У меня было двенадцать сокамерников — один за одним, правда, как-то раз двое вместе. Это за время следствия и после — до отправки в лагерь. На пересылке случались другие, но ненадолго. В тюрьме же всё было внове и запомнилось жёстче.
Самый первый — Владимир Абрамович С, полноватый человек средних лет, лысый, с мягким печальным взглядом. Встретил он меня по-доброму, подвинул мне табуретку, на которую я повесил одежду, — наступала уже ночь. Наутро мы разговорились. Он служил администратором Ленконцерта, был любителем книг и женщин, жил в своё удовольствие один. Таких я встречал в жизни не раз. Как-то так совпало, что и Ходасевича он ценил, и Замятина, и стихами моими стал восторгаться, всё это меня к нему расположило, и советам его я внимал с открытой душой.
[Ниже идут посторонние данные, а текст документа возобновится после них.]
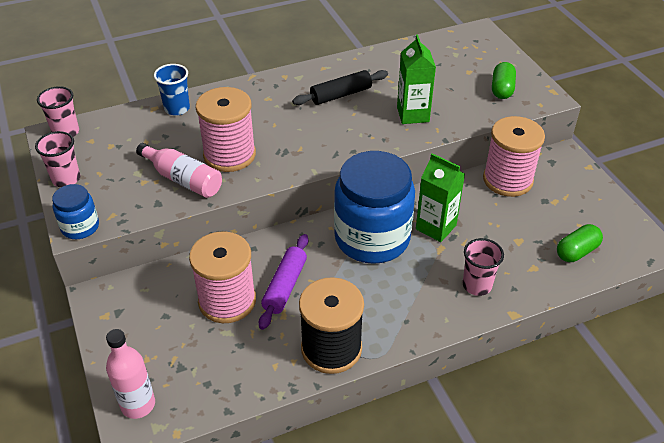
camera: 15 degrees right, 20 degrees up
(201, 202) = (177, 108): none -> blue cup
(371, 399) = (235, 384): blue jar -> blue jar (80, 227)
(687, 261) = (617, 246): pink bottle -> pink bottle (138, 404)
Да и что с меня взять — с новичка, только что глотнувшего сырой воздух кэгэбешной камеры и полузадохнувшегося. Поэтому его уговоры смириться, раскаяться, быть откровенным, сохранить себя, сберечь для грядущего творчества — его уговоры достигали цели. Только потом я понял, что не зря он сидел со мной, не зря оказался первым, не случайно любил Ходасевича, как и я (что следствию было известно).
Да и «легенда» его, говоря по-тюремному, была шита белыми нитками, но я, ещё не вооруженный зэковским зрением, этого не углядел. Он, по его словам, в букинистическом магазине на Литейном познакомился с американцем, собирающим прижизненные издания русских классиков, разговорился, вызвался помочь что-то там приобрести. Встретились, пошли гулять по набережной Невы неподалеку от Горного института и там, у гранитного парапета, попросил американец Владимира Абрамовича сфотографировать его на память, протянул свой превосходный фотоаппарат. Только он приладился — бац, набежали дружинники, схватили Владимира Абрамовича, вырвали фотоаппарат, от которого американец тут же отрекся в пользу, так сказать, своего нового друга, и повели под белы рученьки в тюрьму. Зачем снимал военный объект (там Балтийский завод торчал вдалеке) и вообще зачем с иностранцем по городу ходит? Записную книжку отняли, а у всякого интеллигента записная книжка — готовое свидетельство преступления, что-нибудь да найдется в ней антисоветское, и не отбояриться: «Это вы считаете, что нет ничего крамольного, а мы считаем, что есть». И всё. Садись на железную койку, скрипи ржавыми пружинами, взглядывай на белый свет сквозь жёсткие, как неволя, жалюзи. Клеили ему 64-ю — измена Родине, а иностранца сразу отпустили.